Undergraduates interested to explore research opportunities may wish to enroll in one of the following courses. If these courses are not offered in a given semester, we always welcome inquiries about undergraduate research assistantships and graduate research associateships affiliated with Tidewater’s evolving Humanities Lab.
Moby Dick: The Course (Hickman)
Spring 2026
TBD
Literature of the Sea (Nurhussein and/or Feinsod)
AS.060.354 (01), Fall 2025

This course focuses on great literary documents of seafaring in its historical and environmental aspects. How have seas, sailors, ships and their cargoes helped to shape our imagination and understanding of major events and processes of modernity, such as the encounter with the New World, slavery, industrial capitalism, marine science, the birth of environmental consciousness, and contemporary globalization? How can we discern a history of the “trackless” oceans, and how do we imagine their future now that “90% of everything” crosses an ocean, and the seas are described as both rising and dying?

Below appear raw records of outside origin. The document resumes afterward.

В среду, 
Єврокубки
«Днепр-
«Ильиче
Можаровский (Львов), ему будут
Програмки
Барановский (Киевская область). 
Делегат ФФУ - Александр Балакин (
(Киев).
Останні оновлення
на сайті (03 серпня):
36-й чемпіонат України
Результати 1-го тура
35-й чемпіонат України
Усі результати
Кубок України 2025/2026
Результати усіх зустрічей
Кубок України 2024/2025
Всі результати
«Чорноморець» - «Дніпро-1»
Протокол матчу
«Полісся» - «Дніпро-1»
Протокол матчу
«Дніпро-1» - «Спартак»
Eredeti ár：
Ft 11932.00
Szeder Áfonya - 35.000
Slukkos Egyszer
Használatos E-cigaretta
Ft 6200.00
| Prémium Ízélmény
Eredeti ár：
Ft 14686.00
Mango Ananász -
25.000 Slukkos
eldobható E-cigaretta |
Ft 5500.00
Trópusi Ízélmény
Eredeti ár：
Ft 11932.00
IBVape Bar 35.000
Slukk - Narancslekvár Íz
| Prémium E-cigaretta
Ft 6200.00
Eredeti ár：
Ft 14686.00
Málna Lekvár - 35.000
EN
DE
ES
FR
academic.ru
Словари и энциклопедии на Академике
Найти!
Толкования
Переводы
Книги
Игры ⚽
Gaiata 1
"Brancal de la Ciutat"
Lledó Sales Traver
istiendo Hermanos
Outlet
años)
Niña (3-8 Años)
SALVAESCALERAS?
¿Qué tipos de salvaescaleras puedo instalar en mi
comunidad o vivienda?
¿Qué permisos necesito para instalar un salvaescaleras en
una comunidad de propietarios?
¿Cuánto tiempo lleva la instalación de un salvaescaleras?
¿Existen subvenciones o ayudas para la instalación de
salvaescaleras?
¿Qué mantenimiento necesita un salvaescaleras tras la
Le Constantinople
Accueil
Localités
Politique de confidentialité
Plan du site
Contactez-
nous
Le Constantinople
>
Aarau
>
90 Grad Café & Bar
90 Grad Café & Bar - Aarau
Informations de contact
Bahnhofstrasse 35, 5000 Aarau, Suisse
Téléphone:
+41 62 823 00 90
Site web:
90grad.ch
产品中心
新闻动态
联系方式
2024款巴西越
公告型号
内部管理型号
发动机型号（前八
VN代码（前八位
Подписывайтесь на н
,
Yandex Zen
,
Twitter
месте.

Humanities Research Lab: Port of Call–Baltimore (Feinsod)
AS.060.470 (01), Spring 2025

This course, conducted as a humanities research lab, focuses on the Port of Baltimore and its relation to other world seaports. We explore literary works focused on Baltimore’s harbor, and compare and connect them to works set in other port cities from New York City to the Panama Canal Zone. Alongside this, we study the function of modern ports—their “critical logistics,” environmental challenges, and roles in creating civic imagination. We’ll conduct field visits at dredge facilities, marine terminals, and sites of postindustrial redevelopment, and we will visit archives that record the changing shape of the port of Baltimore. This is a literature class because our questions are about stories: how do Baltimore and those who live or travel here tell the story of the seaport? What stories are missing? What does it mean to recover them? Answering such questions requires historical and archival methods and observational techniques, so students should bring to the class a spirit of curiosity and openness to collaboration and experimentation.
Oceanic Studies & the Black Diaspora (Nurhussein)
AS.060.644 (01)
In this course, we take up Hester Blum’s blunt observation that “the sea is not a metaphor” in order to consider the visions and hopes black writers have associated with the sea, as well as the despair and trauma transatlantic slavery has left “in the wake,” to quote Christina Sharpe.